Thursday, October 22, 2009

Vivid dreams

Owing perhaps to the drugs I have been taking, I have been having a lot of vivid dreams lately.

In one of the dreams, my dead mother visited me, as her dead self. I was in my room, sleeping, and my housemates were there, and she said "Pumunta ko dito kasi hindi mo na kaya." Then I asked whether it was also her I have been seeing on previous occasions, because it was not exactly the first time I dreamt about her. She confirmed that it was also her. She said we would be going home, and I was half-expecting that we would teleport, but instead we commuted which took us quite a while to get home. My sisters were hugging her. I was hugging her, she seemed so frail. Then when I told her sisters to say goodbye, because she had to go, she told her sister that they would be seeing each other soon.

When I woke up, I told my housemates about the dream. I didn't know whether I want to feel happy or sad or scared. I felt the profound desire to weep, I can feel the weep wanting to gush out of my guts. But I didn't cry.###

Thursday, October 15, 2009

Exit plan

I have no exit plan.

I am leaving without saying goodbye.

I am leaving with a heavy heart.

I am closing the door as I leave so that I will not be tempted to return.
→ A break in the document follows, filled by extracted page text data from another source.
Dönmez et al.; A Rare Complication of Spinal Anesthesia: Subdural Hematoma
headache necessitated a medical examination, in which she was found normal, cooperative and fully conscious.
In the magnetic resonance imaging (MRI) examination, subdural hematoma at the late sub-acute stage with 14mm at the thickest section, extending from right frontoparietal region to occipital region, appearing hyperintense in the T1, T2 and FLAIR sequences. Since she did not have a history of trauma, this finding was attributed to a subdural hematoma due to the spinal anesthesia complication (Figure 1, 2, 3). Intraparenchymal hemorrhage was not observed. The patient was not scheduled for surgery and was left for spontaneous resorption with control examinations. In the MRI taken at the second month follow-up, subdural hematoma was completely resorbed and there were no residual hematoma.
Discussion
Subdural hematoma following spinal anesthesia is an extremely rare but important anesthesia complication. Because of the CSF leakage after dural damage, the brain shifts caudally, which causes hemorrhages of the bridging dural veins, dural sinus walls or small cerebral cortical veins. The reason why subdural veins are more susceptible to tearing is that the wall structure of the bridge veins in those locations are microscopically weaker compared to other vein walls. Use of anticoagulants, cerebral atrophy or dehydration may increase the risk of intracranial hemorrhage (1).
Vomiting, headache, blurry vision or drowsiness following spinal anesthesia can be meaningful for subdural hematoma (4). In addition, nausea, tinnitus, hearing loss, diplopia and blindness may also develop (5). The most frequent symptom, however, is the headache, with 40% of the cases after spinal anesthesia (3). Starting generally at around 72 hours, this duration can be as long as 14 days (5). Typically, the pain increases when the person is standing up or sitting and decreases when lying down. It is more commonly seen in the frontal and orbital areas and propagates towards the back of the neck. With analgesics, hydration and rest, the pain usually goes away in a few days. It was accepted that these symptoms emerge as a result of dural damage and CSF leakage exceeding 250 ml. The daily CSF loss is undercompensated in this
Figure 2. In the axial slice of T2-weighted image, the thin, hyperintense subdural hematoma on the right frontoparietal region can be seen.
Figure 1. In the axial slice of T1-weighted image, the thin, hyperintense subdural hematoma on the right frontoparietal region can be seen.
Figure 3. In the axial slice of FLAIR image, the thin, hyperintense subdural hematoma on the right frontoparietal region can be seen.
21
It is not true that I do not love it - I do, but it takes just the smallest push to throw me off the track.

This is classic love-hate. Classic.

When it comes to it, I have never been completely honest.

I have taken a break from it twice, and this is supposed to be my third time. Each time I ask for time off, I tell myself that it will be different when I come back.
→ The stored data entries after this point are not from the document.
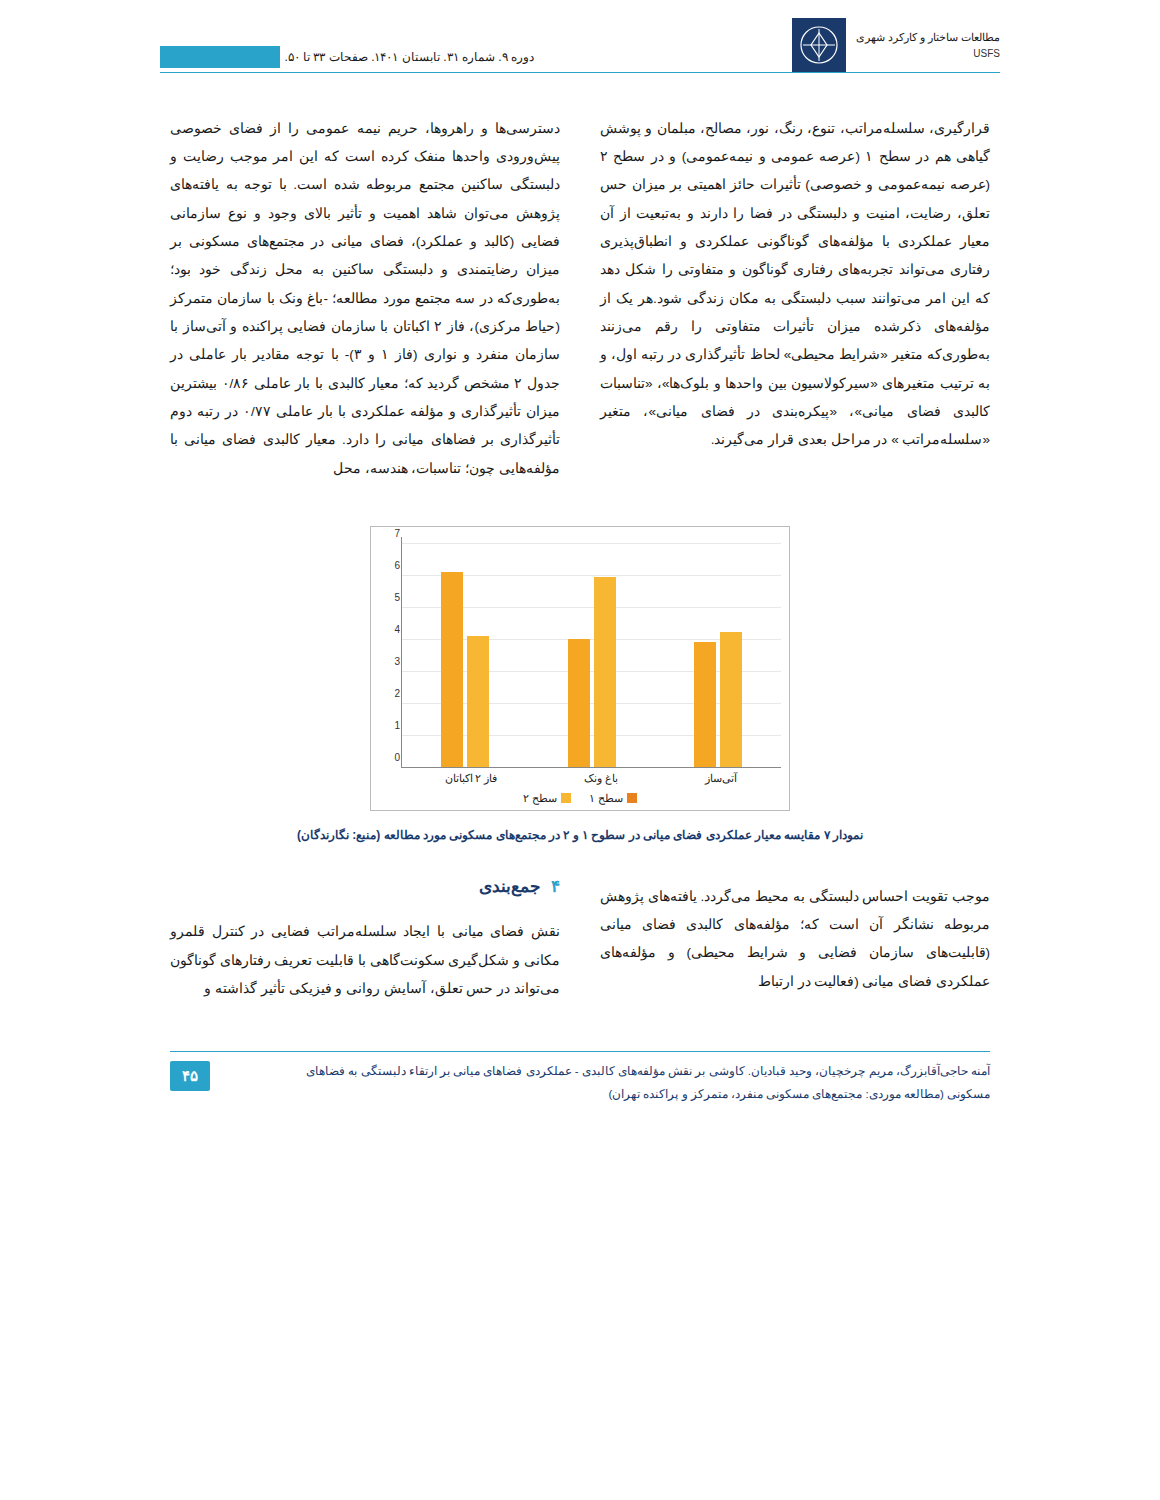مطالعات ساختار و کارکرد شهری
USFS
دوره ۹. شماره ۳۱. تابستان ۱۴۰۱. صفحات ۳۳ تا ۵۰.
دسترسی‌ها و راهروها، حریم نیمه عمومی را از فضای خصوصی پیش‌ورودی واحدها منفک کرده است که این امر موجب رضایت و دلبستگی ساکنین مجتمع مربوطه شده است. با توجه به یافته‌های پژوهش می‌توان شاهد اهمیت و تأثیر بالای وجود و نوع سازمانی فضایی (کالبد و عملکرد)، فضای میانی در مجتمع‌های مسکونی بر میزان رضایتمندی و دلبستگی ساکنین به محل زندگی خود بود؛ به‌طوری‌که در سه مجتمع مورد مطالعه؛ -باغ ونک با سازمان متمرکز (حیاط مرکزی)، فاز ۲ اکباتان با سازمان فضایی پراکنده و آتی‌ساز با سازمان منفرد و نواری (فاز ۱ و ۳)- با توجه مقادیر بار عاملی در جدول ۲ مشخص گردید که؛ معیار کالبدی با بار عاملی ۰/۸۶ بیشترین میزان تأثیرگذاری و مؤلفه عملکردی با بار عاملی ۰/۷۷ در رتبه دوم تأثیرگذاری بر فضاهای میانی را دارد. معیار کالبدی فضای میانی با مؤلفه‌هایی چون؛ تناسبات، هندسه، محل
قرارگیری، سلسله‌مراتب، تنوع، رنگ، نور، مصالح، مبلمان و پوشش گیاهی هم در سطح ۱ (عرصه عمومی و نیمه‌عمومی) و در سطح ۲ (عرصه نیمه‌عمومی و خصوصی) تأثیرات حائز اهمیتی بر میزان حس تعلق، رضایت، امنیت و دلبستگی در فضا را دارند و به‌تبعیت از آن معیار عملکردی با مؤلفه‌های گوناگونی عملکردی و انطباق‌پذیری رفتاری می‌تواند تجربه‌های رفتاری گوناگون و متفاوتی را شکل دهد که این امر می‌توانند سبب دلبستگی به مکان زندگی شود.هر یک از مؤلفه‌های ذکرشده میزان تأثیرات متفاوتی را رقم می‌زنند به‌طوری‌که متغیر «شرایط محیطی» لحاظ تأثیرگذاری در رتبه اول، و به ترتیب متغیرهای «سیرکولاسیون بین واحدها و بلوک‌ها»، «تناسبات کالبدی فضای میانی»، «پیکره‌بندی در فضای میانی»، متغیر «سلسله‌مراتب » در مراحل بعدی قرار می‌گیرند.
7 6 5 4 3 2 1 0
آتی‌ساز باغ ونک فاز ۲ اکباتان
سطح ۱
سطح ۲
نمودار ۷ مقایسه معیار عملکردی فضای میانی در سطوح ۱ و ۲ در مجتمع‌های مسکونی مورد مطالعه (منبع: نگارندگان)
۴ جمع‌بندی
نقش فضای میانی با ایجاد سلسله‌مراتب فضایی در کنترل قلمرو مکانی و شکل‌گیری سکونت‌گاهی با قابلیت تعریف رفتارهای گوناگون می‌تواند در حس تعلق، آسایش روانی و فیزیکی تأثیر گذاشته و
موجب تقویت احساس دلبستگی به محیط می‌گردد. یافته‌های پژوهش مربوطه نشانگر آن است که؛ مؤلفه‌های کالبدی فضای میانی (قابلیت‌های سازمان فضایی و شرایط محیطی) و مؤلفه‌های عملکردی فضای میانی (فعالیت در ارتباط
۴۵
آمنه حاجی‌آقابزرگ، مریم چرخچیان، وحید قبادیان. کاوشی بر نقش مؤلفه‌های کالبدی - عملکردی فضاهای میانی بر ارتقاء دلبستگی به فضاهای
مسکونی (مطالعه موردی: مجتمع‌های مسکونی منفرد، متمرکز و پراکنده تهران)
You see, I am waiting to fall in love with it. But close to a decade later, I still am not.

It is quite a difficult thing, being honest to one’s self. I have not been honest to myself in quite a while.

It is not easy to leave, after all, I have come to love it a little.

But as a friend said, it is never a question of love. It is a question of "how much."

It hurts, even now. I still dream about it. But I have to leave.